Executing Jupyter in your environment
Having pulled your image from Docker Hub, it is time to see how to launch jupyter within your environment’s container and work in it. For this you will employ a docker-compose file, which gives docker the instructions on how to provide certain services that a container or group of containers may need to work properly. In this case, those services will be the launching of jupyter notebook, and the mounting of a docker volume, which is a mechanism to connect a container’s filesystem with that of your computer. This will be very useful for cases when you need to move files from and to your environment’s container. Below you can see an example docker-compose file which is in charge of these services. Also, If you want to learn more about docker-compose files you can check the official documentation.
Example docker-compose
version: "3.8"
services:
notebook:
image: <repo_name>:<tag>
command: jupyter notebook --port <port_number> --NotebookApp.open_browser=False --NotebookApp.ip='0.0.0.0' --allow-root --NotebookApp.notebook_dir=/your-env
ports:
- <port_number>:<port_number>
tty: true
restart: always
volumes:
- type: bind
source: ~/your-env
target: /your-env
For the sake of this building block, if you introduce the appropriate repository name, the tag of the image you are interested in, and the port where you want jupyter to be executed (e.g. 4444) this docker-compose will be ready to allow you to work with your imported environment. Again, feel free to copy it and use it as your docker-compose template! It has been designed to work properly in conjunction with the dockerfile above by following the steps within this building block. For that you should save it (for example, in the same directory where you placed your dockerfile previously) as “docker-compose.yml”, open the command line there and run:
docker compose up
Now you just have to access jupyter by clicking on the link generated in your command line, or by copying it into your browser’s search bar.

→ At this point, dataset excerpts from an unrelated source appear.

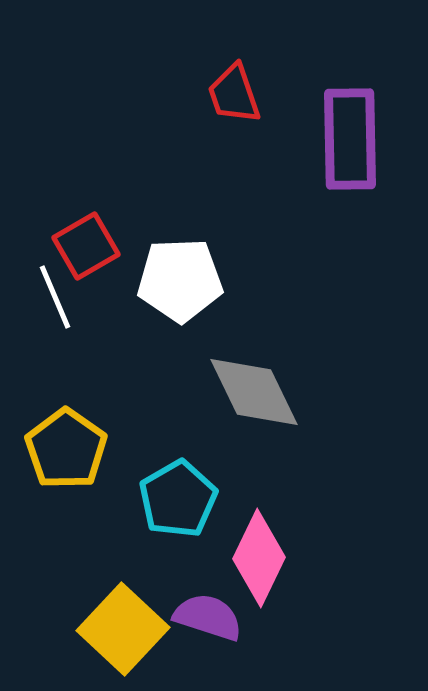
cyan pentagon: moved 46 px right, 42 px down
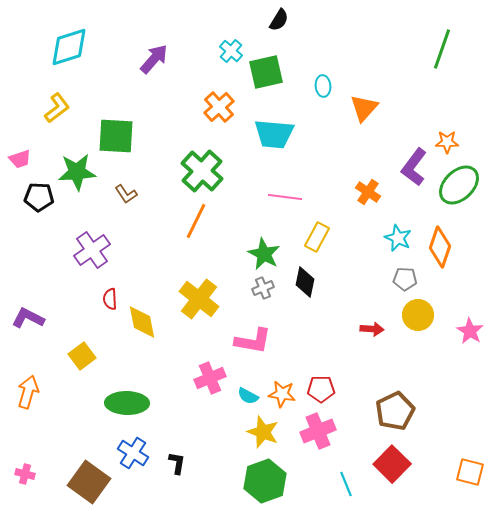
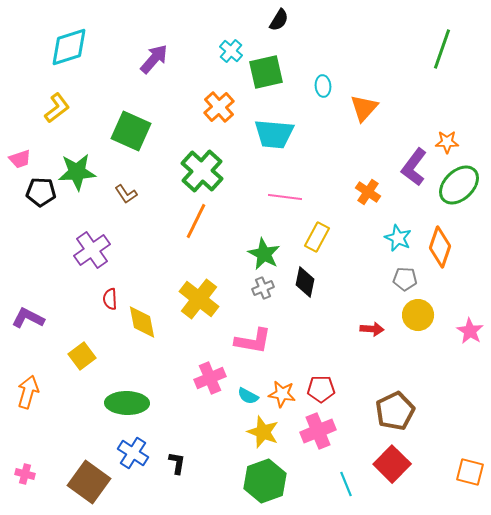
green square at (116, 136): moved 15 px right, 5 px up; rotated 21 degrees clockwise
black pentagon at (39, 197): moved 2 px right, 5 px up
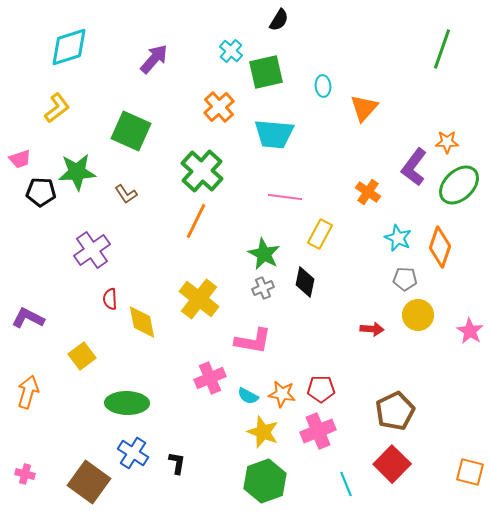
yellow rectangle at (317, 237): moved 3 px right, 3 px up
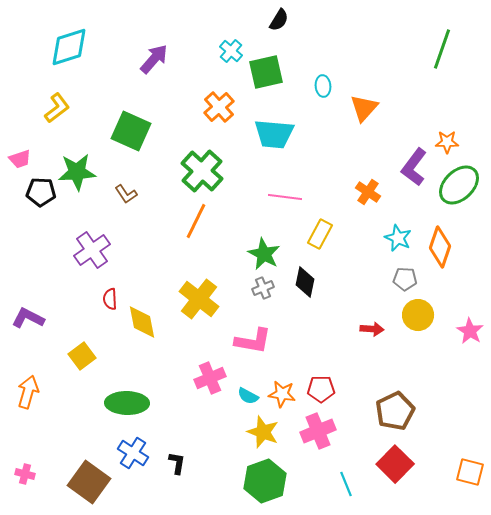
red square at (392, 464): moved 3 px right
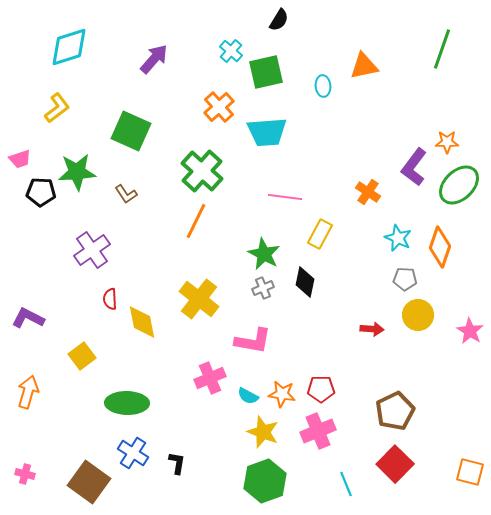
orange triangle at (364, 108): moved 42 px up; rotated 36 degrees clockwise
cyan trapezoid at (274, 134): moved 7 px left, 2 px up; rotated 9 degrees counterclockwise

If the execution was successful, once you access jupyter you will notice that it has been opened in a directory called “your-env”. This directory exists in both your local computer and the image’s container and is the connection between the two. This is the main function of the docker volume that was set in the docker-compose and it implies that any file you place on this directory on your pc will be made available also for you to work with it in your environment’s container. Conversely, you can retrieve from the container to your local filesystem any file generated which is stored here. Ideally, here is where you should place the files of your project so you can work with them more flexibly.
You can also use any name for this directory where the volume has been mounted (first in the dockerfile and then in the docker-compose) to make it more recognizable to you.
Creating new versions of your images with “docker commit”
Imagine that during your project, you have started to use a new python package not included in the original image that you already made available to other users on Docker Hub. In that case, if you have this package already installed in your image’s container, you could simply use the docker commit command to create a new version of your image including these changes and then push it. For that you just have to run:
docker commit <container_id> <repo_name>:<new_tag>
As a result, Docker will have created a new image that contains all the newly installed packages which you can push to your repository as previously shown.